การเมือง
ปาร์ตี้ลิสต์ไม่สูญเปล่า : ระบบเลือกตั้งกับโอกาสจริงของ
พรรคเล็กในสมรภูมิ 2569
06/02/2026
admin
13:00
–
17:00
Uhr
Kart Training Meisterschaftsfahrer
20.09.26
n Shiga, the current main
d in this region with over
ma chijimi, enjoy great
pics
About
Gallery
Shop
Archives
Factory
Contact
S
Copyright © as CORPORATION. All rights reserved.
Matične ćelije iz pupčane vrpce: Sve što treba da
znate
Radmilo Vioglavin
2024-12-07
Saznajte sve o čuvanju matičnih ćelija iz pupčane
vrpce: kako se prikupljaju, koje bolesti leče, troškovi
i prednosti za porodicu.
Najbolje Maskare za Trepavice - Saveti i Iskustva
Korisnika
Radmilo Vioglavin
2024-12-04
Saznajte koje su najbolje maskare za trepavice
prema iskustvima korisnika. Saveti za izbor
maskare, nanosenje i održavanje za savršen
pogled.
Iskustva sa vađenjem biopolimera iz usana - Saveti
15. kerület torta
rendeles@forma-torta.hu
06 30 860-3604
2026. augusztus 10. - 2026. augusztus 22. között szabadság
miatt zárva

┄┄┄┄┄┄

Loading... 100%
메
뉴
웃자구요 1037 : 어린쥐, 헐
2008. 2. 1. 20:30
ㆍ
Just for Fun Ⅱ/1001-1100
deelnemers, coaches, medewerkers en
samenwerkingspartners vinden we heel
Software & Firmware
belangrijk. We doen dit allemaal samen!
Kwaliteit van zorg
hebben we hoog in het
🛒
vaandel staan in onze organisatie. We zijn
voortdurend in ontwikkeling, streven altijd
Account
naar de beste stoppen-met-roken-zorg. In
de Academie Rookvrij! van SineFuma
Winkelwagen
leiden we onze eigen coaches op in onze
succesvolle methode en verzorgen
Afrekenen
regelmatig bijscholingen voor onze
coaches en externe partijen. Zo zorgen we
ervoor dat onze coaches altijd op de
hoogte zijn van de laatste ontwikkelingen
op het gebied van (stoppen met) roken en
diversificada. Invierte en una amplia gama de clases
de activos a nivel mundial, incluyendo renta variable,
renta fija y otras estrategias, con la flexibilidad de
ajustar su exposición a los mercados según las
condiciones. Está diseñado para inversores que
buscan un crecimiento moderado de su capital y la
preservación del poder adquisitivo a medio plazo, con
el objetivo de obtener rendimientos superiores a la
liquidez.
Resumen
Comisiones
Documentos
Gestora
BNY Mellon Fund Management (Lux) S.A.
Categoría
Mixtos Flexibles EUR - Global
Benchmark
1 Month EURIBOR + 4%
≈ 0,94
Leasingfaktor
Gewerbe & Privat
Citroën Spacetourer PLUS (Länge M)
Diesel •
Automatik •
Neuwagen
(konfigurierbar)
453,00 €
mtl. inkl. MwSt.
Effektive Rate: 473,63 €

┄┄┄┄┄┄

[Exercise prompt] Your answer should be the lines of the listing above between the line holding "coaches en externe partijen. Zo zorgen we" and the line holding "Effektive Rate: 473,63 €", inclusive, restated word for word and alone.

[Written solution]
coaches en externe partijen. Zo zorgen we
ervoor dat onze coaches altijd op de
hoogte zijn van de laatste ontwikkelingen
op het gebied van (stoppen met) roken en
diversificada. Invierte en una amplia gama de clases
de activos a nivel mundial, incluyendo renta variable,
renta fija y otras estrategias, con la flexibilidad de
ajustar su exposición a los mercados según las
condiciones. Está diseñado para inversores que
buscan un crecimiento moderado de su capital y la
preservación del poder adquisitivo a medio plazo, con
el objetivo de obtener rendimientos superiores a la
liquidez.
Resumen
Comisiones
Documentos
Gestora
BNY Mellon Fund Management (Lux) S.A.
Categoría
Mixtos Flexibles EUR - Global
Benchmark
1 Month EURIBOR + 4%
≈ 0,94
Leasingfaktor
Gewerbe & Privat
Citroën Spacetourer PLUS (Länge M)
Diesel •
Automatik •
Neuwagen
(konfigurierbar)
453,00 €
mtl. inkl. MwSt.
Effektive Rate: 473,63 €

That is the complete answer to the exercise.